According to a review by Bays et al., the slot versus resource model debate has evolved significantly. The simple primary version of the slot model has been abandoned and replaced by versions that account for the noisy nature of visual data encoding and the impact of memory load on memory functionality30. They conclude that the inclusion of continuous variations in slot-based models and specific assumptions of complete memory failure is excessive, sparking new discussions, especially when participants are incentivized to remember items. Improved precision when rewards are included explain variation in performance using the resource-rational theory30,31. The drop in performance is perhaps not cost effective due to neural spiking which is a new take on how limited resources of memory are distributed.

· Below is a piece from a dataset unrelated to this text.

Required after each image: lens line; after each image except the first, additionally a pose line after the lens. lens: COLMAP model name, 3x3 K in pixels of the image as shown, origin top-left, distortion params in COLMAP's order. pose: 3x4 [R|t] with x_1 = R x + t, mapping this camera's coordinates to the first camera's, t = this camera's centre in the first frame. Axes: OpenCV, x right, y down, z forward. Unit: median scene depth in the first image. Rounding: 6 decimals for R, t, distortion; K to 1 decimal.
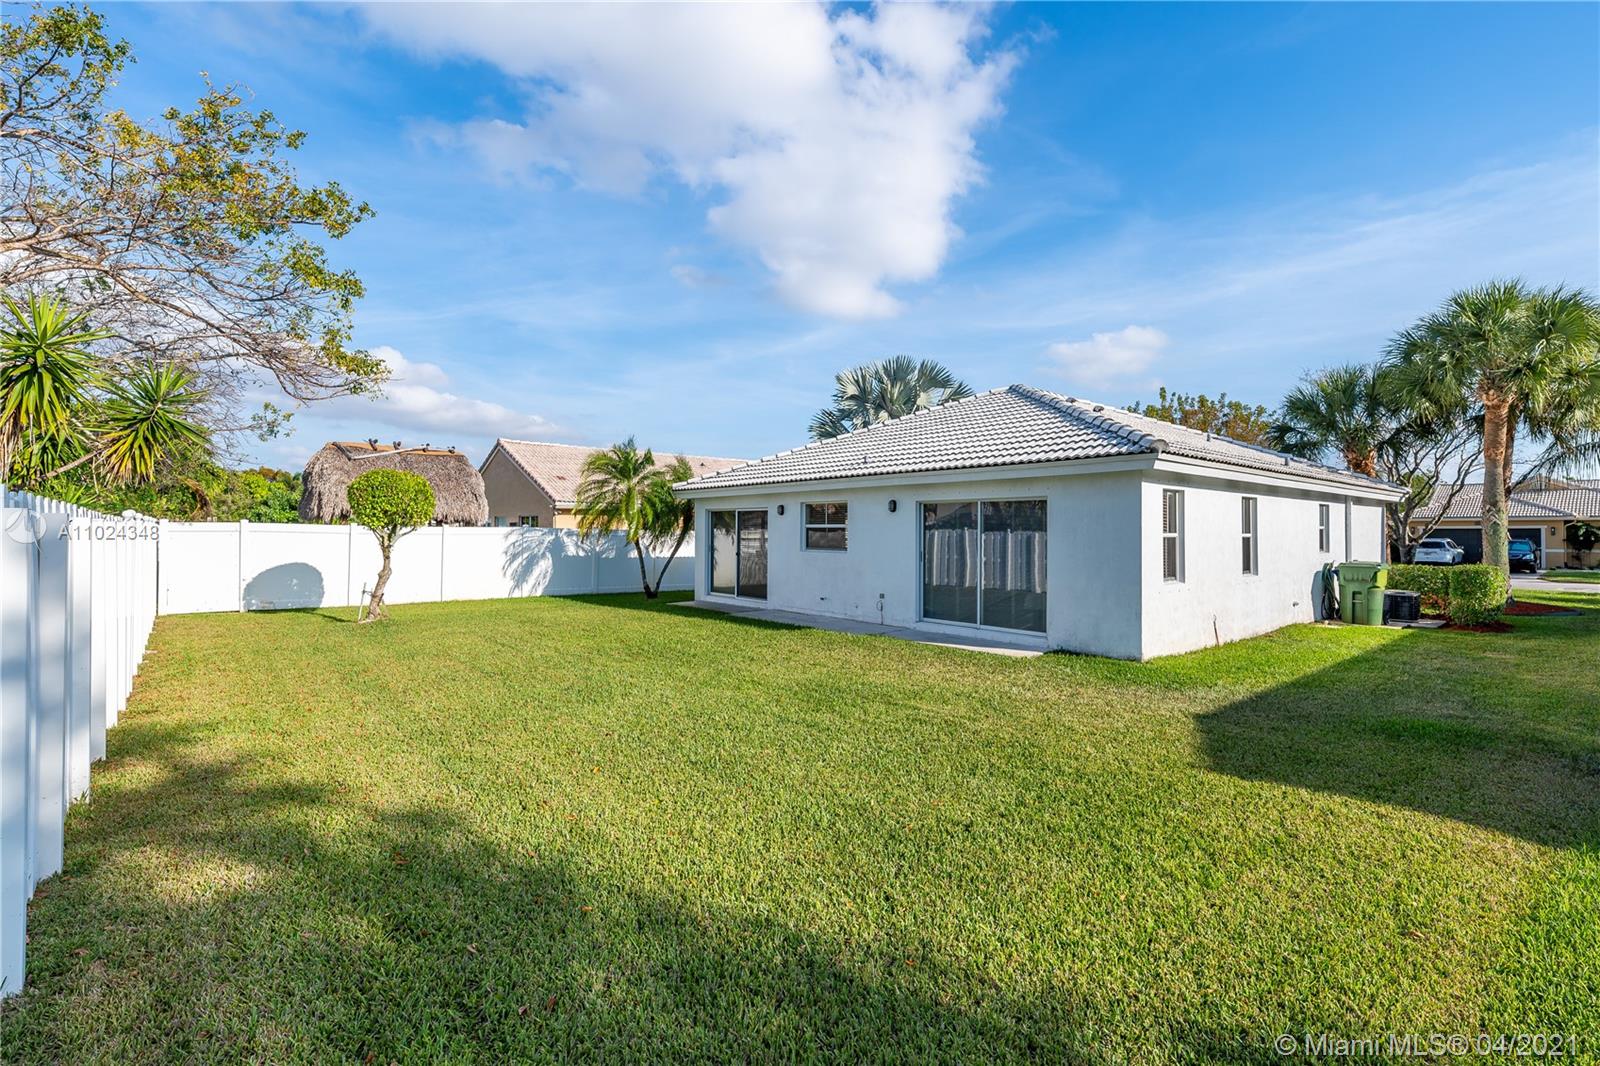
lens RADIAL K [[729.6, 0, 795.4], [0, 729.6, 528.6], [0, 0, 1]] dist [0.009581, 0.000173]
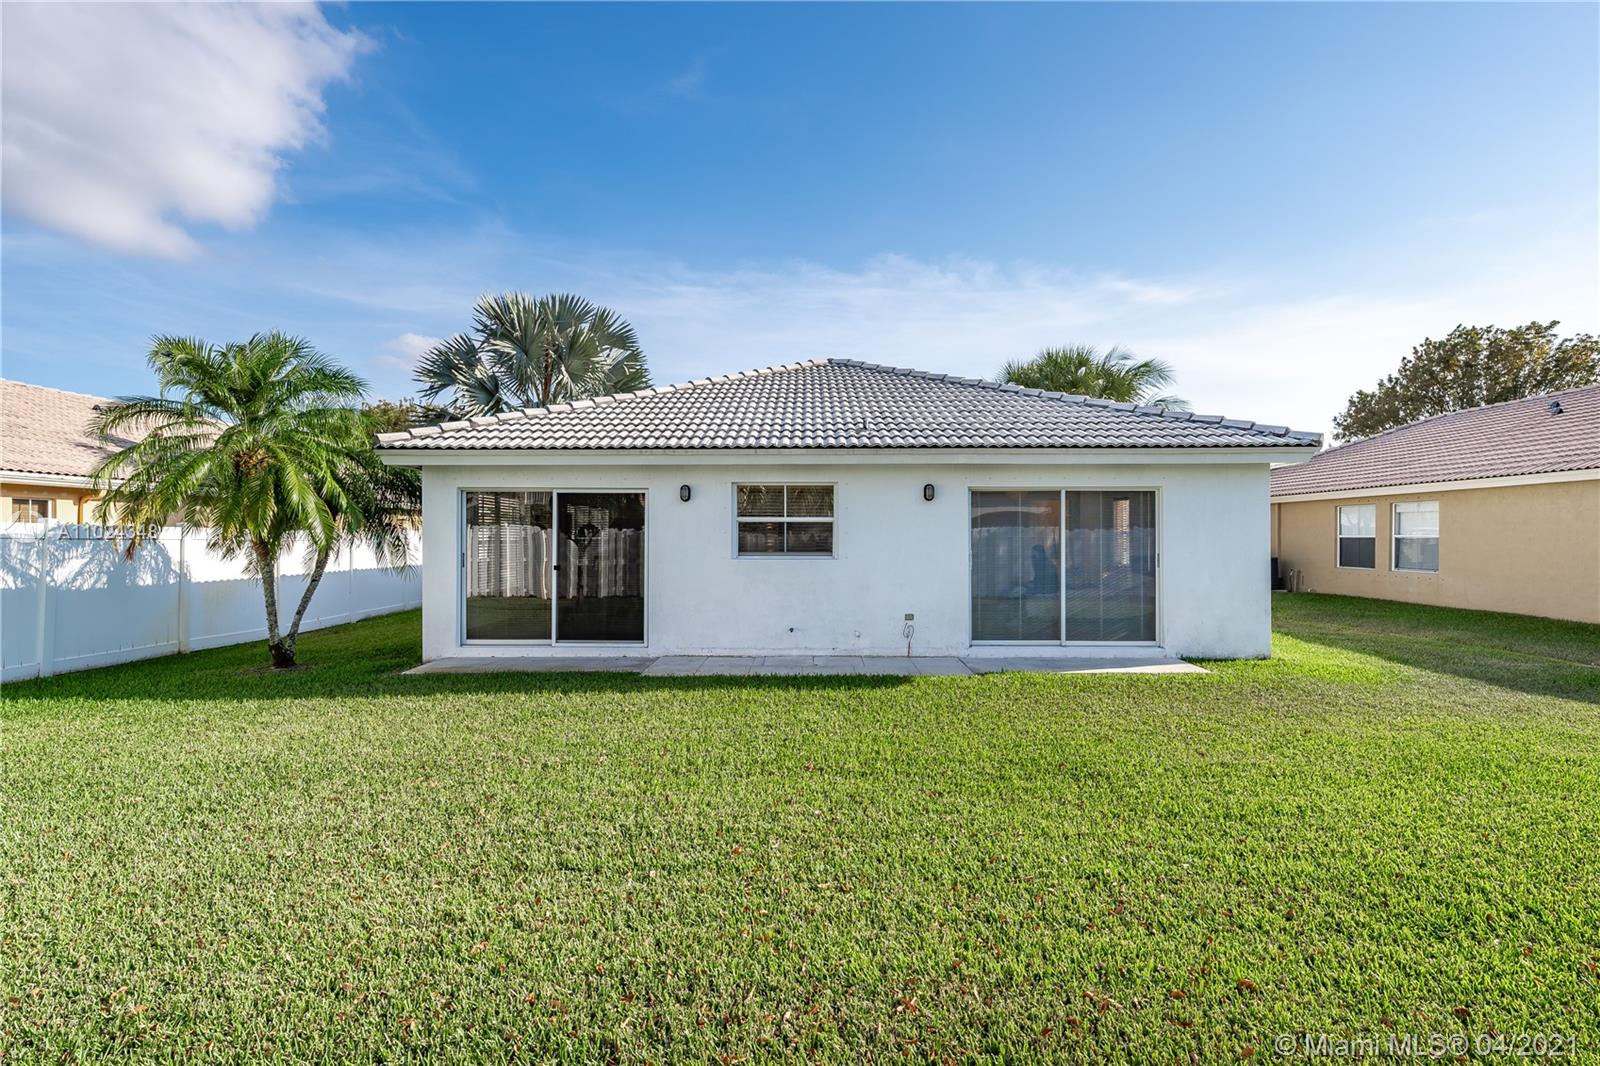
lens RADIAL K [[729.6, 0, 801.6], [0, 729.6, 536.1], [0, 0, 1]] dist [0.009581, 0.000173]
pose [[0.661441, -0.004780, 0.749982, -0.356619], [-0.002459, 0.999960, 0.008541, 0.005094], [-0.749994, -0.007494, 0.661403, 0.436260]]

To avoid any potential confound, our inclusion criteria were limited to individuals younger than 40 years old32,33. However, this study had limitations which could be addressed by conducting future EEG and functional MRI studies, along with behavioral paradigms, to distinguish between different models and pathways involved. In addition, data simulation based on the slot and resource models in comparison to experimental findings could also give a clearer outlook on classical approaches. Additionally, future work could focus on implementing model-based predictions to provide a clearer understanding of how the slot model and resource model specifically apply to the tasks used in similar studies. By doing so, we can better elucidate the theoretical implications and validate the predictions derived from each model. To enhance the understanding of task-specific model associations, future studies should incorporate tasks with a diverse array of settings to assess their effects. For instance, previous research has shown that the correlation between array change-detection tasks and multi-change detection tasks with different span measures was only evident when the multi-change detection tasks involved a greater number of items than the capacity limit. This correlation was specifically observed in experiments with a 7-item array, rather than a 5-item array. By implementing changes to task arrays as well as reward implementations to assess the effects of incentivization on memory performance in future research, we can expect to obtain more robust findings30,34.

In conclusion, our study revealed a significant correlation between the DMS and analog recall paradigms, determining that the DMS tasks are not necessarily less capable of estimating WM capacity. Our results can serve as a confirmatory approach when dealing with larger sample sizes and limited time, allowing reliance on classical approaches which are easier to access and perform. For example, when assessing disease progression and cognitive function in patients who suffer from conditions that cause cognitive impairments such as Alzheimer’s, dementia or multiple sclerosis, affecting WM, we can use a simpler DMS task that is easier to use in practice, compared to a more time-consuming one (analog recall) to achieve similar results.